---
title: "Idea"
description: "Validate your concept, understand your market, and build a foundation worth launching from."
category: "pillars"
order: 1
---

# Idea

Most business ideas fail not because the concept is bad, but because they were built before the market was understood.

The Idea pillar fixes that. By the end, you'll know whether your problem is real, who has it, how big the market is, and exactly how your venture fits in - all backed by research, not assumptions.

It contains 11 tasks.

## Tasks

### 1. Clarify the core problem

You describe your idea. webmoz turns it into a clear problem statement - what the problem is, who has it, and what your solution actually delivers.

This becomes the foundation everything else builds on. Getting it sharp here saves time across every task that follows.

### 2. Define the ideal customer

Who are you building for?

webmoz produces a detailed customer profile: demographics, goals, frustrations, and buying behavior. Not a vague "tech-savvy millennial" - a specific, researched profile like "marketing managers at 10–50 person companies who run campaigns manually because they can't afford enterprise tools."

### 3. Validate market pain

webmoz checks whether the problem you're solving is real and widespread.

It searches industry data, forums, reviews, and discussions for evidence.
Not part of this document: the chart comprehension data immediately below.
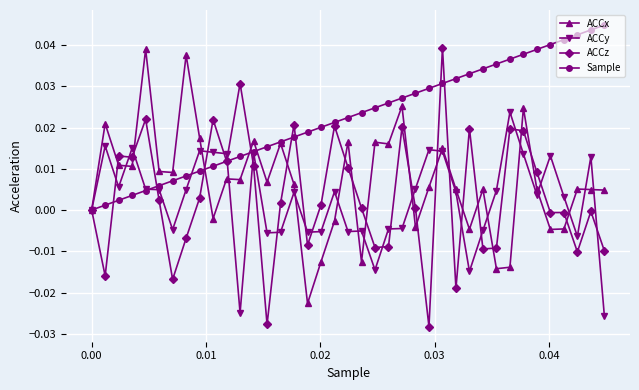

Which series has the widest spread of values?

ACCz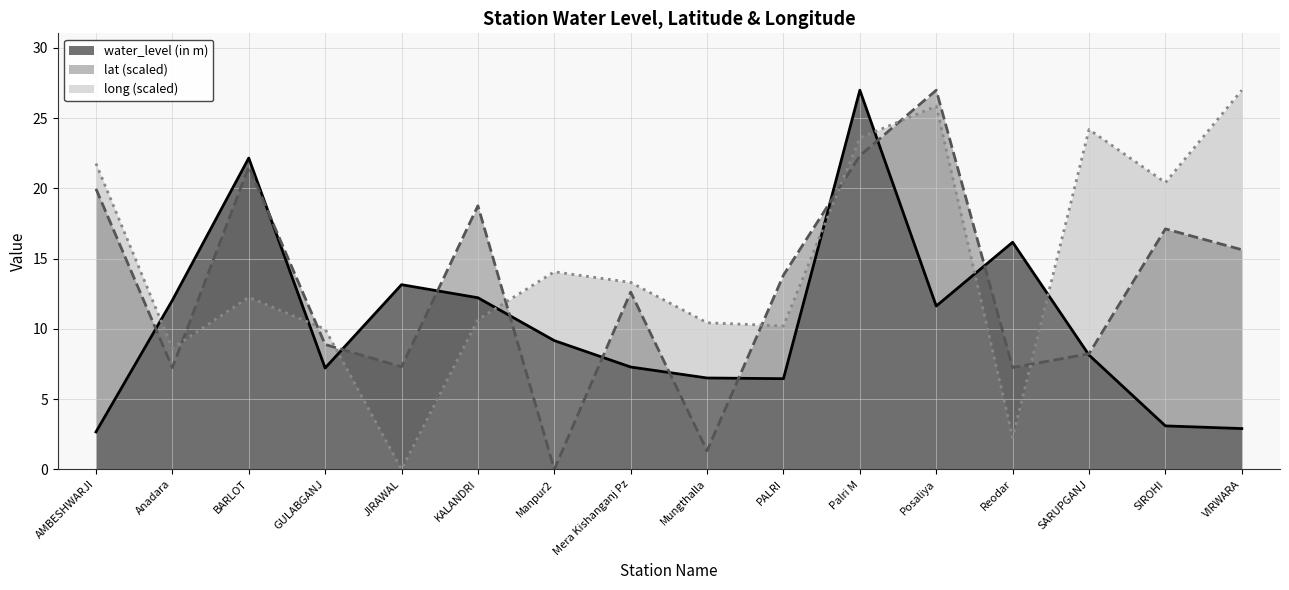

What are all the series names shown in the legend?

water_level (in m), lat (scaled), long (scaled)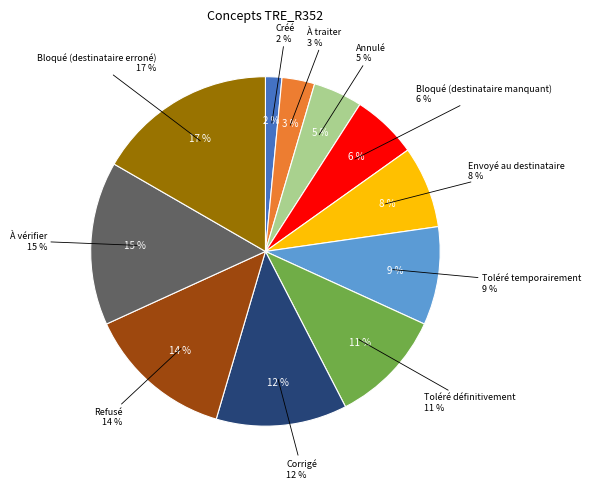

How many slices are in this pie chart?

11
You get a clear summary of what it found - including where the evidence is strong and where it's thin.

### 4. Confirm demand signals

Are people actively looking for a solution?

webmoz looks for search trends, communities, competitor traction, and similar products that have found customers. This tells you whether you're solving a problem people want solved right now.

### 5. Analyze competitors

Who else is in this market, and how are they positioned?

webmoz builds a competitor breakdown - what each one offers, how they charge, what customers say about them, and where they fall short. This is the kind of research that normally takes hours to do manually.

### 6. Find market gaps

Based on the competitor research, webmoz identifies the gaps - where customers are underserved, what's missing from existing products, and where your venture can compete without going head-to-head with established players.

### 7. Choose the offer type

Product, service, or software?

webmoz works out what's best for your specific venture - delivery, margins, complexity, and growth potential - and recommends the best fit based on what you've built so far.

### 8. Work out your pricing

How much should you charge?

webmoz produces a pricing range based on your offer type, market positioning, and customer profile. It explains the reasoning so you understand why, not just what.

### 9. Define the revenue model

How will you charge - one-time, subscription, usage-based, marketplace?

webmoz compares the options against your venture and recommends a model. You'll understand the trade-offs before you commit.

### 10. Write the positioning

One paragraph that explains what you do, who it's for, and why it's different.

This is what you'd say on a landing page, in a pitch, or on a social bio. webmoz drafts it and refines it until it's sharp.

### 11. Unlock your venture blueprint

The final task generates your Venture Blueprint - a single-page summary of everything you've built across the Idea pillar.

It's the document you'll share when someone asks "what are you building?" - and the foundation the Brand and Launch pillars build from.

## What to expect

Be specific in your answers. "A fitness app" produces generic output. "A habit-tracking app for people coming back from injury who need structured, low-impact progressions" produces something you can actually use.

If a draft comes back too broad, use Refine and tell webmoz exactly what to fix.

Once you approve the final task, the Brand pillar unlocks.